Automating Edge-to-cloud Workflows for Science: Traversing the Edge-to-cloud Continuum with Pegasus

2nd ACM/IEEE International workshop on Cloud-to-Things continuum: towards the convergence of IoT, Edge and Cloud Computing (Cloud2Things 2022), Taormina, Messina Italy, May 2022. (Best Paper Award)

Abstract

High-performance computing (HPC) systems, and more recently clouds, have been the standard execution platforms for large scale scientific workflows. The development of workflow management system (WMS) software, which orchestrates the execution of such workflows, has focused on enabling automated and efficient execution on these traditional platforms. The recent emergence of the Internet of Things (IoT) and of applications, which demand low latency, big data processing capabilities, and increased privacy constraints has heralded a new computing paradigm, namely edge computing. In order to enable scientists to easily incorporate edge resources into their computational workflows, WMS need to extend their capabilities in terms of scheduling jobs to these new resources and in terms of moving data from and to the edge. In this paper, we describe how we extended the Pegasus Workflow Management System to support edge-to-cloud workflows in an automated fashion. We discuss how Pegasus and HTCondor (its job scheduler) work together to enable this automation. We use HTCondor to form heterogeneous pools of compute resources and Pegasus to plan the workflow onto these resources and manage containers and data movement for executing workflows in hybrid edge-cloud environments. We then show how Pegasus can be used to evaluate the execution of workflows running on edge only, cloud only, and edge-cloud hybrid environments.
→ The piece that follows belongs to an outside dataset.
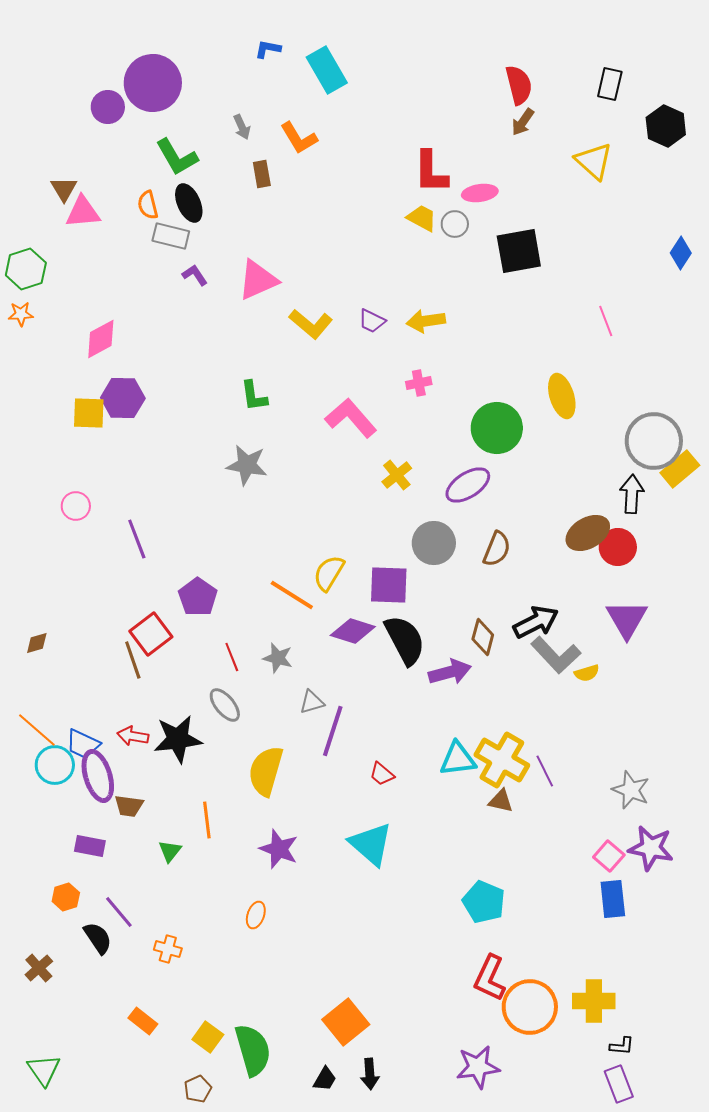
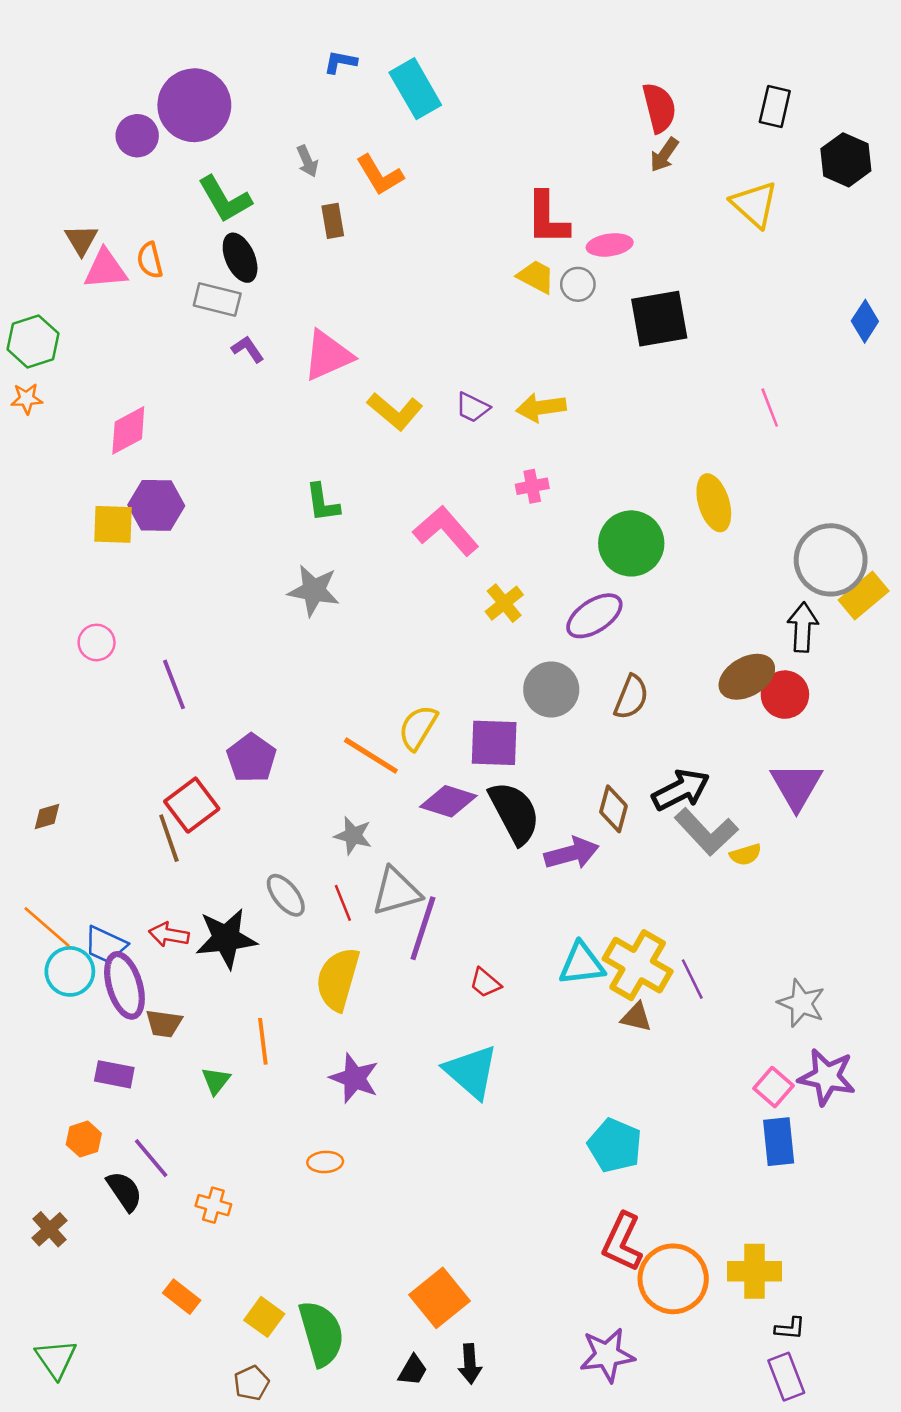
orange semicircle: (148, 205) -> (150, 260), moved
red line: (232, 657) -> (343, 903), moved
gray triangle: (312, 702) -> (396, 891), size x1.6
orange ellipse: (256, 915) -> (325, 1162), turned 68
Using the Chameleon Cloud testbed to set up and configure an edge-cloud environment, we use Pegasus to benchmark the executions of one synthetic workflow and two production workflows: CASA-Wind and the Ocean Observatories Initiative Orcasound workflow, all of which derive their data from edge devices. We present the performance impact on workflow runs of job and data placement strategies employed by Pegasus when configured to run in the above three execution environments. Results show that the synthetic workflow performs best in an edge only environment, while the CASA-Wind and Orcasound workflows see significant improvements in overall makespan when run in a cloud only environment. The results demonstrate that Pegasus can be used to automate edge-to-cloud science workflows and the workflow provenance data collection capabilities of the Pegasus monitoring daemon enable computer scientists to conduct edge-to-cloud research.